Task prompt: Look for the word "coordinate" in the material below. Copy each line that has it.

Available records:
##########

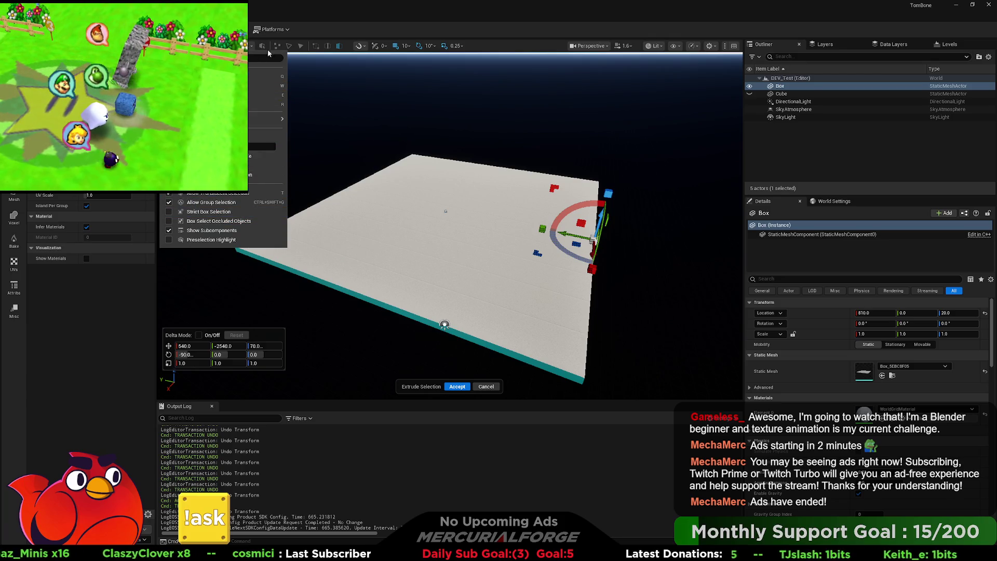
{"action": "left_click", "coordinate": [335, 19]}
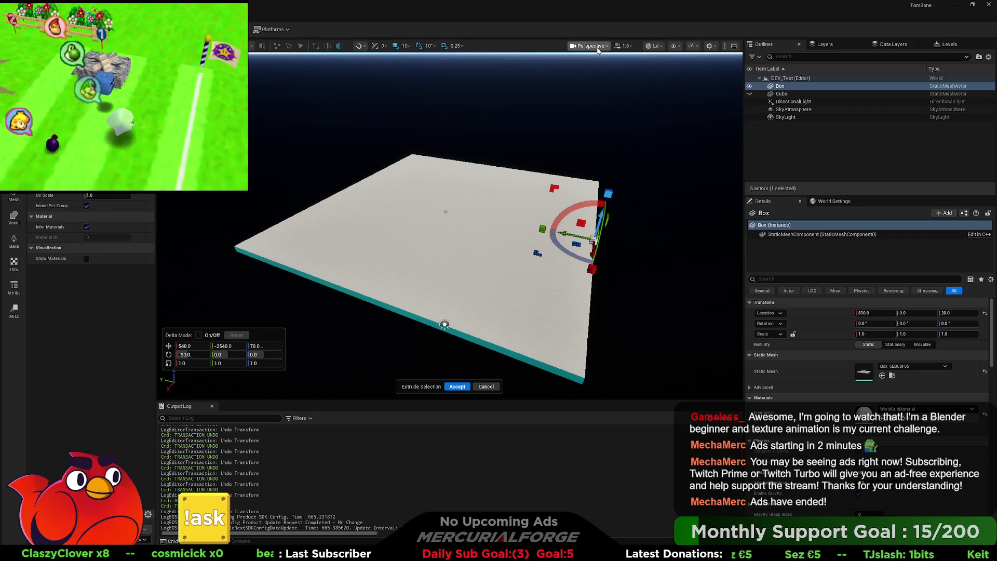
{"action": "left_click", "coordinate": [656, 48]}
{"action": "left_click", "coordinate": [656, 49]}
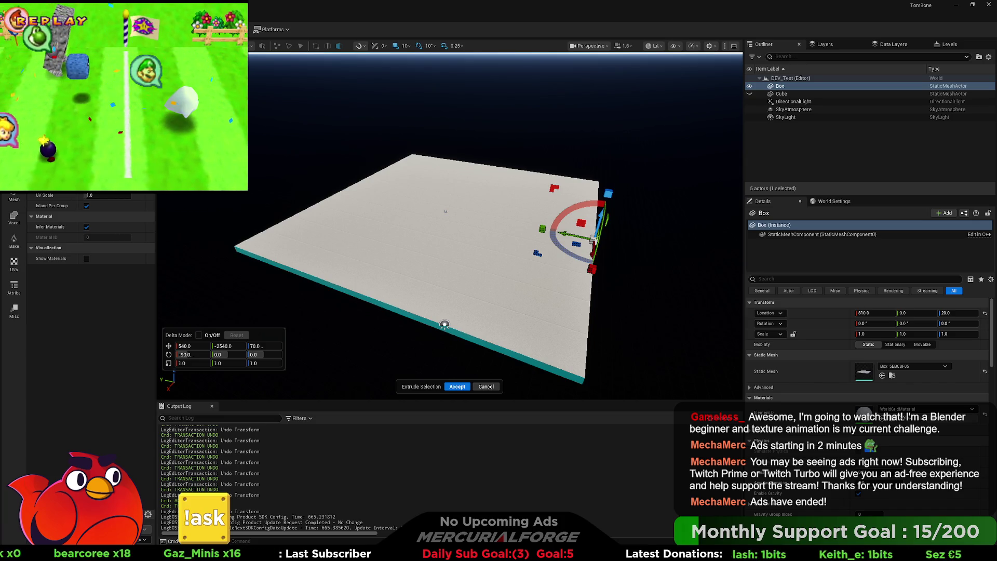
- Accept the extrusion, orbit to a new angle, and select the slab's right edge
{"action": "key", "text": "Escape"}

##########

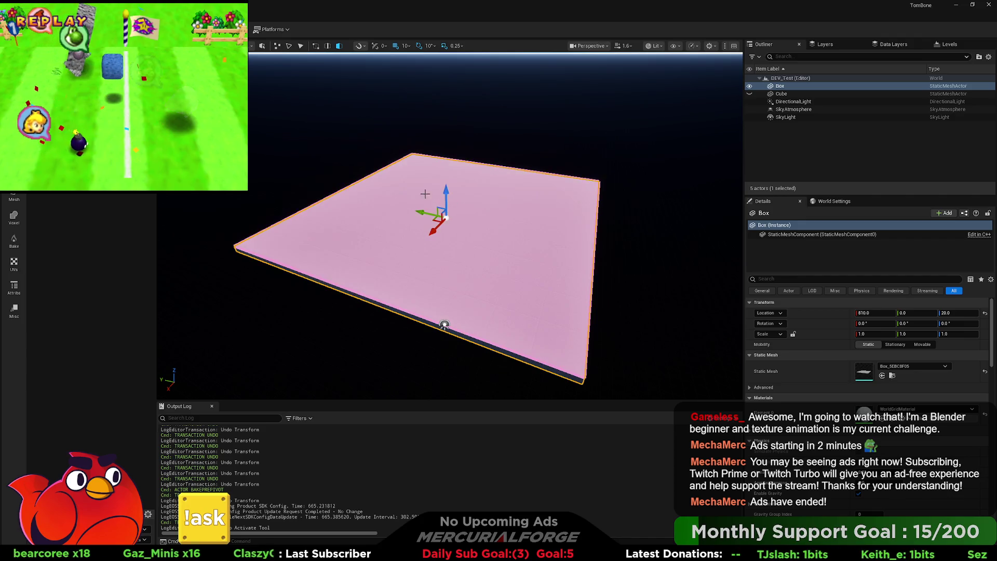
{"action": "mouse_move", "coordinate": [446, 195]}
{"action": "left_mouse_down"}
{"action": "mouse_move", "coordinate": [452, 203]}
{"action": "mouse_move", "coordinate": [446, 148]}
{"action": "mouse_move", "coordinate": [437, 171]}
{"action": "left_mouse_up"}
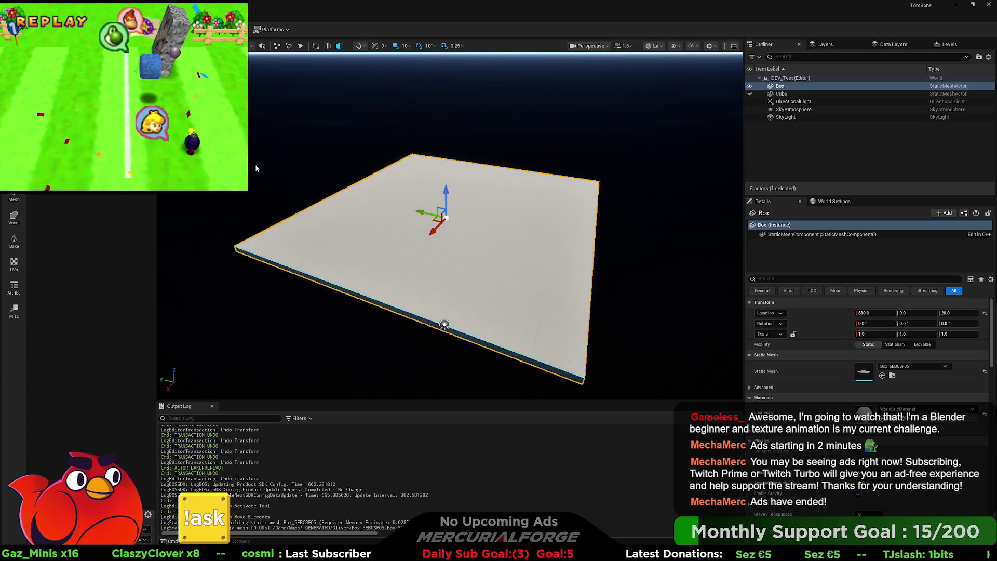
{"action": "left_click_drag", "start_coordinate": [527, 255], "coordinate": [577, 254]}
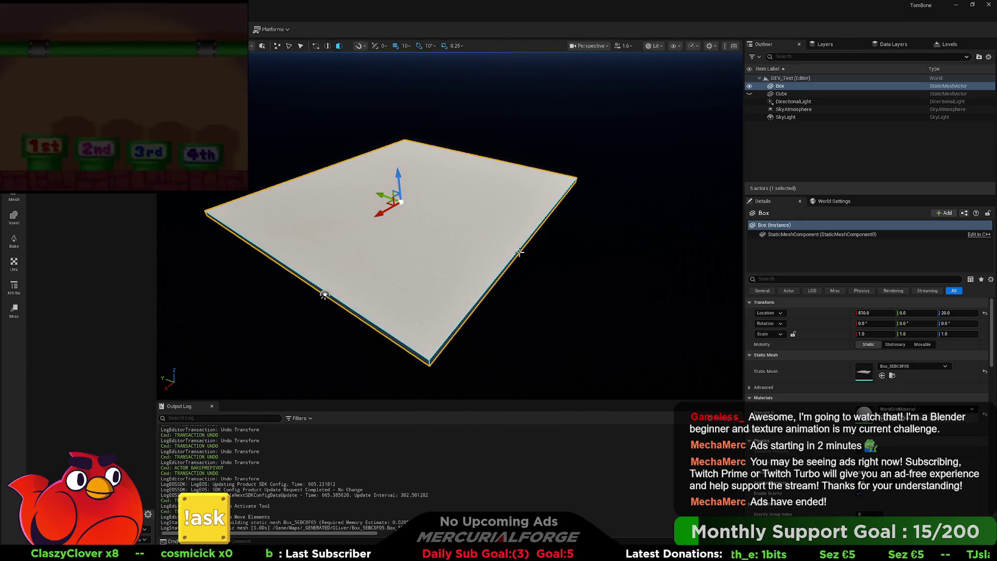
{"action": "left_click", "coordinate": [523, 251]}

##########

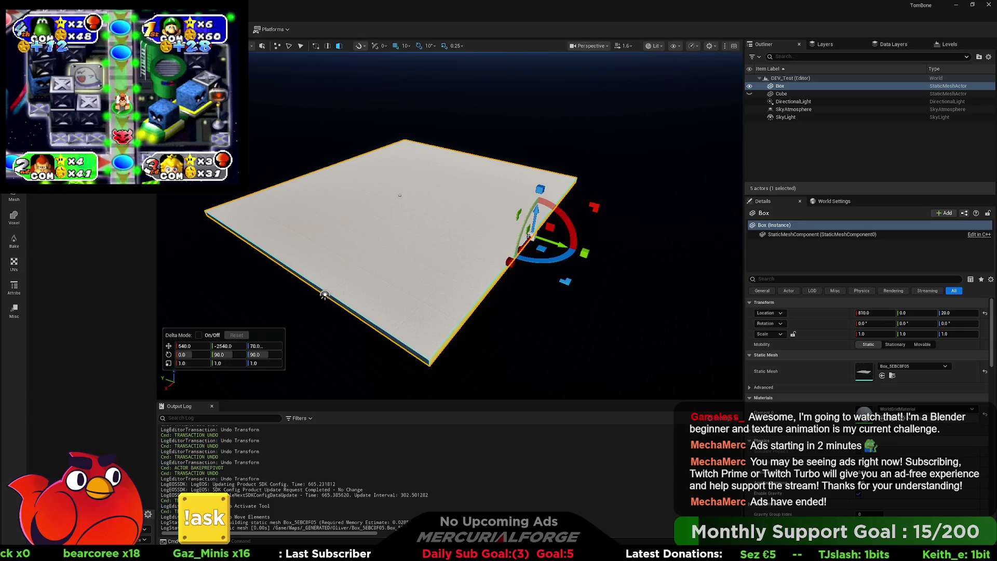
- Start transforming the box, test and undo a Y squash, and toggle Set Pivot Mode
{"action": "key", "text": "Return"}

##########

Task result:
{"action": "left_click", "coordinate": [335, 19]}
{"action": "left_click", "coordinate": [656, 48]}
{"action": "left_click", "coordinate": [656, 49]}
{"action": "mouse_move", "coordinate": [446, 195]}
{"action": "mouse_move", "coordinate": [452, 203]}
{"action": "mouse_move", "coordinate": [446, 148]}
{"action": "mouse_move", "coordinate": [437, 171]}
{"action": "left_click_drag", "start_coordinate": [527, 255], "coordinate": [577, 254]}
{"action": "left_click", "coordinate": [523, 251]}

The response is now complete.